- _Collected data_:
--- START ---
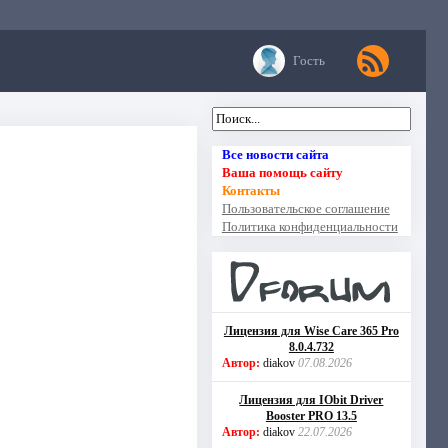
Гость
Все новости сайта
Ваша помощь сайту
Контакты
Пользовательское соглашение
Политика конфиденциальности
Лицензия для Wise Care 365 Pro
8.0.4.732
Автор:
diakov
07.08.2026
Лицензия для IObit Driver
Booster PRO 13.5
Автор:
diakov
22.07.2026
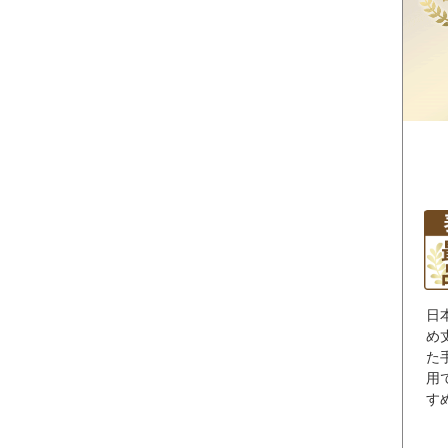
日
め
た
用
す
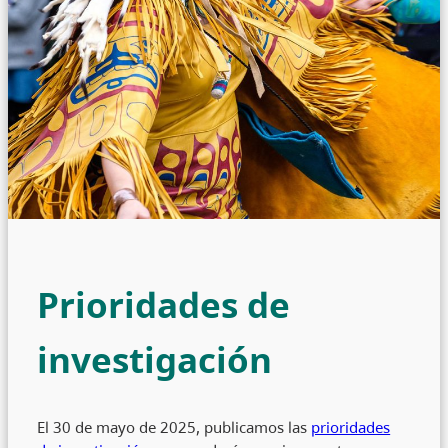
Prioridades de
investigación
El 30 de mayo de 2025, publicamos las
prioridades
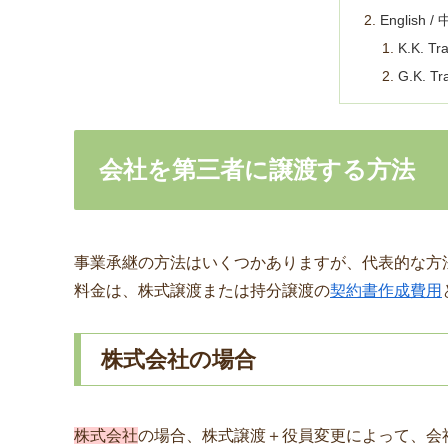
English /
K.K. T
G.K. T
会社を第三者に譲渡する方法
事業承継の方法はいくつかありますが、代表的な方
料金は、株式譲渡または持分譲渡の
契約書作成費用
株式会社の場合
株式会社
の場合、株式譲渡＋役員変更によって、会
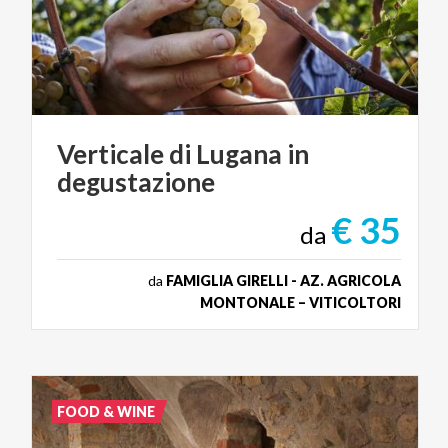
Verticale
di
Lugana
in
degustazione
€ 35
da
da
FAMIGLIA GIRELLI - AZ. AGRICOLA
MONTONALE – VITICOLTORI
FOOD & WINE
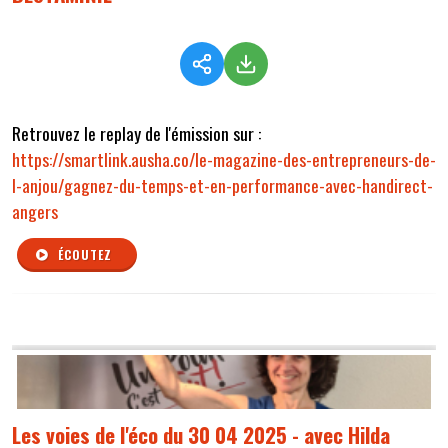
Retrouvez le replay de l'émission sur :
https://smartlink.ausha.co/le-magazine-des-entrepreneurs-de-
l-anjou/gagnez-du-temps-et-en-performance-avec-handirect-
angers
ÉCOUTEZ
Les voies de l'éco du 30 04 2025 - avec Hilda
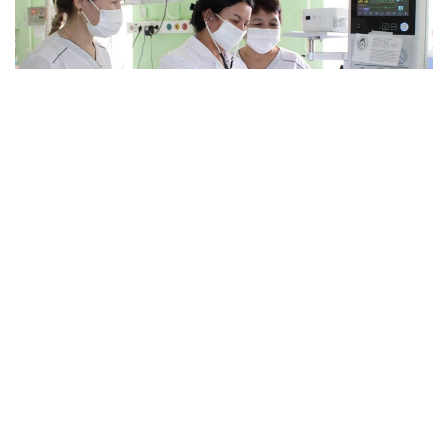
Фото: Қызылорда облыстық денсаулық сақтау
басқармасы
Тапшылық қала мен ауылда бірдей байқалады.
— Осы уақытқа дейін реаниматолог көбірек
жетіспейтін, бүгінде бұл тапшылық сейілді.
Аудандарға акушер-гинекологтар аса
қажет. Емханаларда балалар хирургі, УЗИ-
ге түсіретін және аймақтық дәрігерлер
жетіспейді. Сондықтан кейде екі ауылға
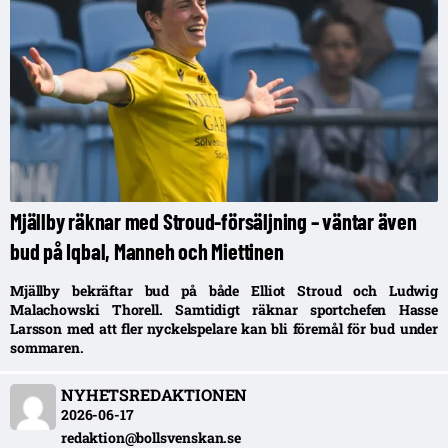
Mjällby räknar med Stroud-försäljning – väntar även
bud på Iqbal, Manneh och Miettinen
Mjällby bekräftar bud på både Elliot Stroud och Ludwig
Malachowski Thorell. Samtidigt räknar sportchefen Hasse
Larsson med att fler nyckelspelare kan bli föremål för bud under
sommaren.
NYHETSREDAKTIONEN
2026-06-17
redaktion@bollsvenskan.se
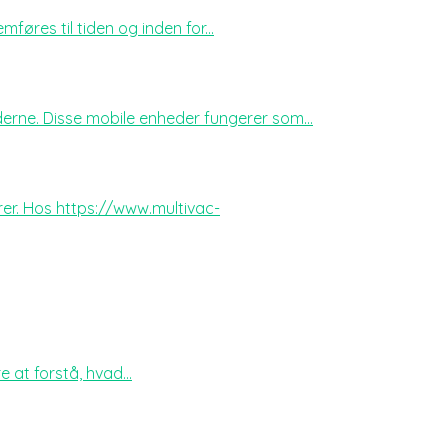
øres til tiden og inden for...
erne. Disse mobile enheder fungerer som...
rer. Hos https://www.multivac-
 at forstå, hvad...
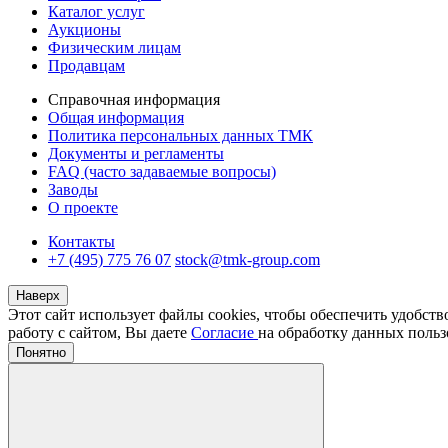
Каталог услуг
Аукционы
Физическим лицам
Продавцам
Справочная информация
Общая информация
Политика персональных данных ТМК
Документы и регламенты
FAQ (часто задаваемые вопросы)
Заводы
О проекте
Контакты
+7 (495) 775 76 07
stock@tmk-group.com
Наверх
Этот сайт использует файлы cookies, чтобы обеспечить удобст
работу с сайтом, Вы даете
Согласие
на обработку данных польз
Понятно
--- END ---
- _Aim of the task_:
The lines sought are those in the data above that include the string "https"; copy each one.

- _Task answer_:
https://smartlink.ausha.co/le-magazine-des-entrepreneurs-de-
rer. Hos https://www.multivac-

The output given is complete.